REVIEWS 2004 - "An impersonation of Angels"


An Impersonation of Angels, or The Enigma of Desire

(A little poetic inspiration and a lot of goofy impersonation of the surreal.)
By Michael Scott Moore
Review published by SF Weekly 3-10-2004

“An Impersonation of Angels started four years ago as Salvador Dali Talks to the Animals -- Dan Carbone's teeming life of Dali, performed in the manner of a surreal painting. Audience members who have already seen the new version may not believe me when I say it's more coherent than the old one, but it is.

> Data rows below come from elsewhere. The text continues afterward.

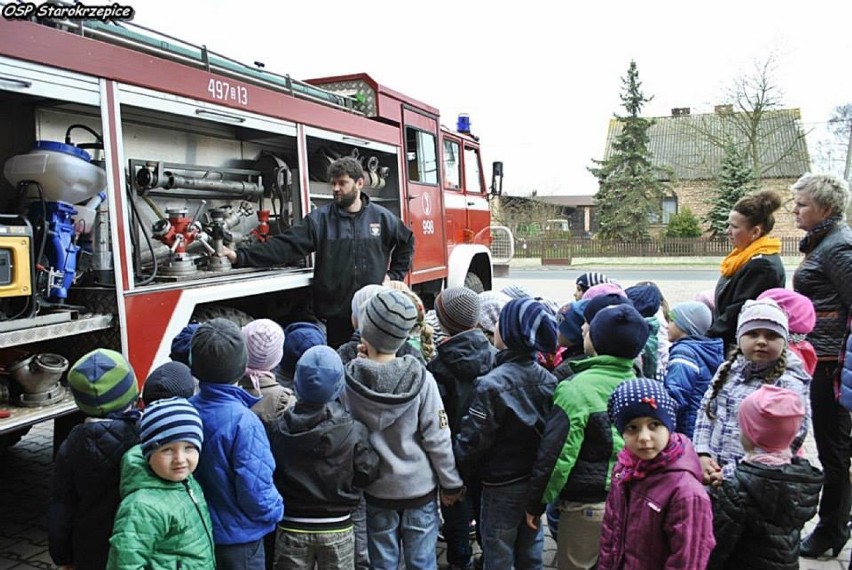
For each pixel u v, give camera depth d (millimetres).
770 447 2176
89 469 2154
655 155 37656
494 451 2738
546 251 31109
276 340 2797
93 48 3086
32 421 2916
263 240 4938
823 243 3299
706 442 2773
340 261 4598
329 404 2463
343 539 2465
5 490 4277
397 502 2643
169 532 2039
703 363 3305
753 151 30703
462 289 3133
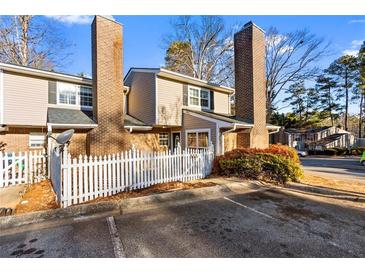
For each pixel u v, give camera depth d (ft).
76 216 14.98
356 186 24.17
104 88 35.99
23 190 21.13
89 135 34.78
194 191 20.85
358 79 102.73
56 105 38.73
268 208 16.85
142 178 22.30
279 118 122.01
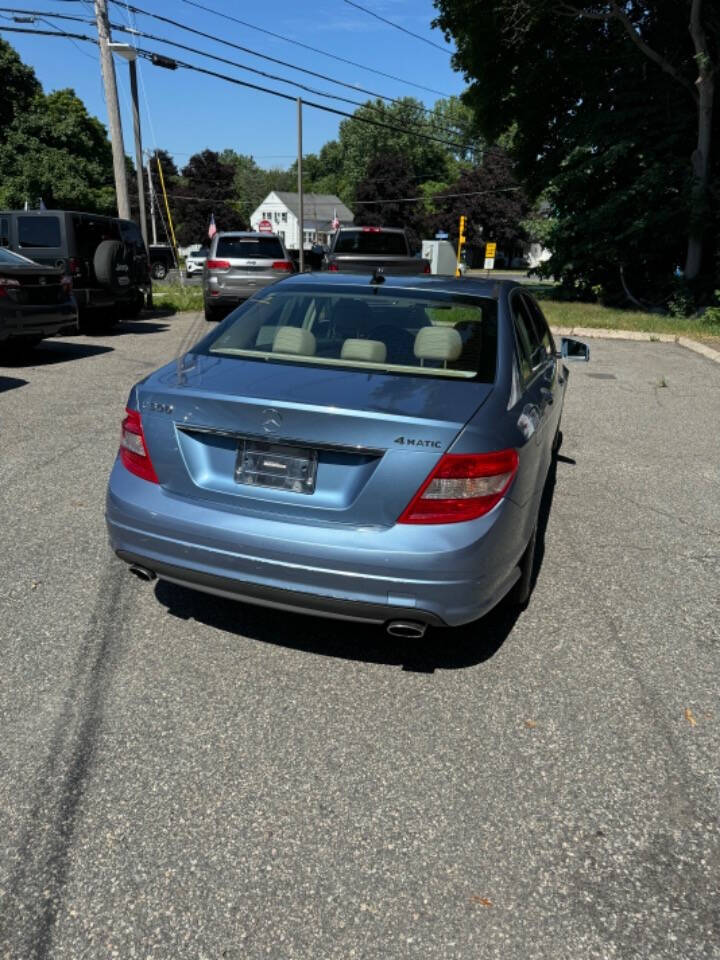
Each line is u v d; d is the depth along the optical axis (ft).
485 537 9.36
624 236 65.36
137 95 59.57
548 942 6.83
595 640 11.91
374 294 12.78
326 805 8.32
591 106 71.61
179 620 12.01
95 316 45.19
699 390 33.04
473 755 9.19
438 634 11.94
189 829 7.93
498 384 10.80
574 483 19.67
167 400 10.19
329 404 9.50
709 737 9.68
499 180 262.67
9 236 41.91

Impersonation follows Dali through life and death, as he learns to be an artist and ages into a melancholy self-caricature. He's pursued by someone we meet in the first scene, "Dead Baby Salvador in Limbo" -- a baby in frilly pajamas played by the bearded, stentorian-voiced Paul Gerrior. It seems Dali's mother miscarried a child named "Salvador Dali" before the great painter was born. This Baby Salvador haunts the artist with questions of life, death, and identity. The play has flashes of pure brilliance: When Carbone is good, he's both hilarious and sublime. But a lot of it is still disjointed and frustrating. Christian Cagigel stands out in the cast as Federico García Lorca, giving an eloquent speech about poetic inspiration, or duende; later he dies with harrowing musicality as a bull, stabbed in the back with colorful red picas, his masked head resting on a silver platter while Dali talks to his treacherous wife Gala about evil and love and a maternal woman chirps like a bird in a tree. These rhythmic, musical, choreographed scenes are the strongest: They have duende, while the rest of the play shambles through mere silliness, or a goofy impersonation of the surreal.